Seemingly this version Firefox crashes at random, specially when its session has run for long (t > 30 min.) time and one does stuff in the page view area such as scrolling or clicking on text while the sidebar is active. What a pity, because I like the history sidebar much better than this new separate "Full History" window. More pity is that the cache gets invalidated after a session crash and its contents get wiped out. Of course... I'm not the best person to judge whether this is a bug or a feature, since I don't know much computer security; but I can tell it annoys me to the point I have to be doing backups of the cache et al after closing Firefox successfully:

$ rm -rf ~/.mozilla2 && cp -rf ~/.mozilla ~/.mozilla2

Then if Firefox 3 crashes, I restart it, close it again, and restore the Cache directory from .mozilla2/firefox/SeeminglyHashedSessionId so I can continue reading from it when I'm offline.

By the way, the offline cache (for any browser) seems to be often underestimated.
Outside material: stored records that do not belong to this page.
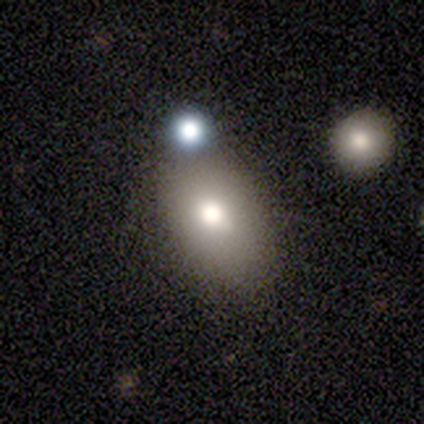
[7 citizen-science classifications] Smooth or featured?
  - smooth: 71% *
  - featured or disk: 14%
  - star or artifact: 14%
How rounded?
  - in between: 80% *
  - round: 20%
  - cigar-shaped: 0%
Merging?
  - none: 33% * (tied)
  - minor disturbance: 33% * (tied)
  - merger: 33% * (tied)
  - major disturbance: 0%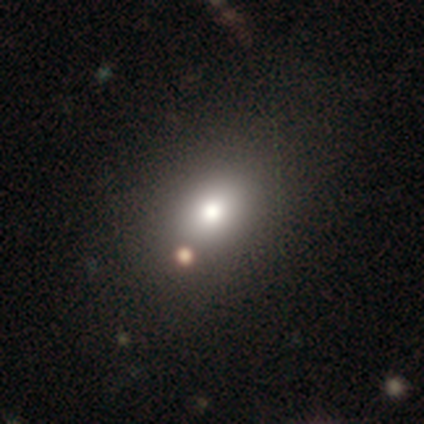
smooth_or_featured: star or artifact (p=0.50) [alt: smooth p=0.25]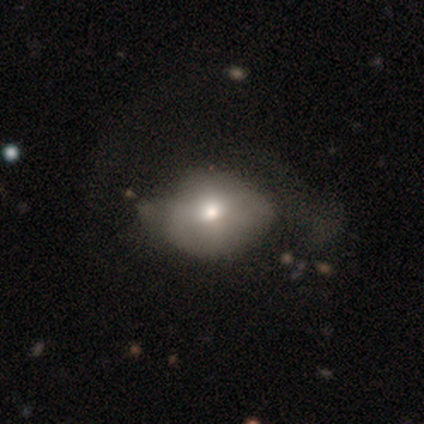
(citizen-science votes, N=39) A smooth galaxy with no disk features (67%) that is in between round and cigar-shaped (62%). Merging: major disturbance (41%).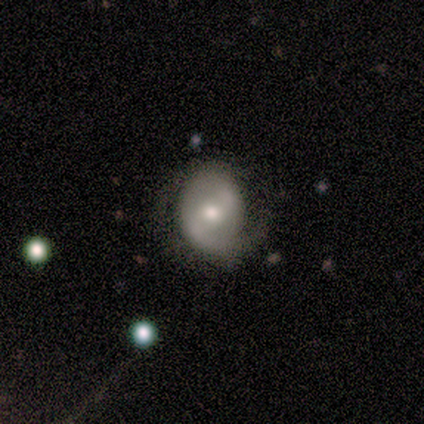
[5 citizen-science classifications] Smooth or featured: featured or disk — 60% (smooth — 40%)
Edge-on disk: no — 100%
Bar: weak — 67% (no — 33%)
Spiral arms: yes — 67% (no — 33%)
Spiral winding: tight — 50% (tied with medium — 50%)
Spiral arm count: 1 — 50% (tied with 2 — 50%)
Bulge size: small — 67% (moderate — 33%)
Merging: none — 80% (major disturbance — 20%)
Some time ago, after the www.wesnoth.org server crash, I got some forum pages from Firefox's cache and uploaded them to this website in a hidden directory to serve as a partial, temporary mirror for people for having a guide to get back to work after the 2-months roll back of the forum's database.

The cache issues apart, the fact that Firefox gets crashy for nothing disturbs me. Wasn't this version supposed to be more stable than 2.0 according to the announcements? The rendering also got some performance regressions. Some pages take longer to be rendered than downloaded, specially those with heavy use of scripts. Those affected pages usually are also sluggish to scroll up/down, no matter if I disable "smooth" scrolling. I never experienced anything of this with the same pages on the same OS (openSUSE 10.3), the same architecture (x86_64) and earlier version (2.0.0.x) of Firefox.

Perhaps this whole download-day thing was just a trap. Or they put more attention to the Windows and MacOS X ports rather than the GNU/Linux one. Or I am cursed to have bad luck for the rest of my life. Whatever it is, I don't like it, and I'm seriously considering switching to a better open source browser for Linux; IceWeasel may be it if it is a fork that is being developed on its own. I have yet to do the switch to Debian.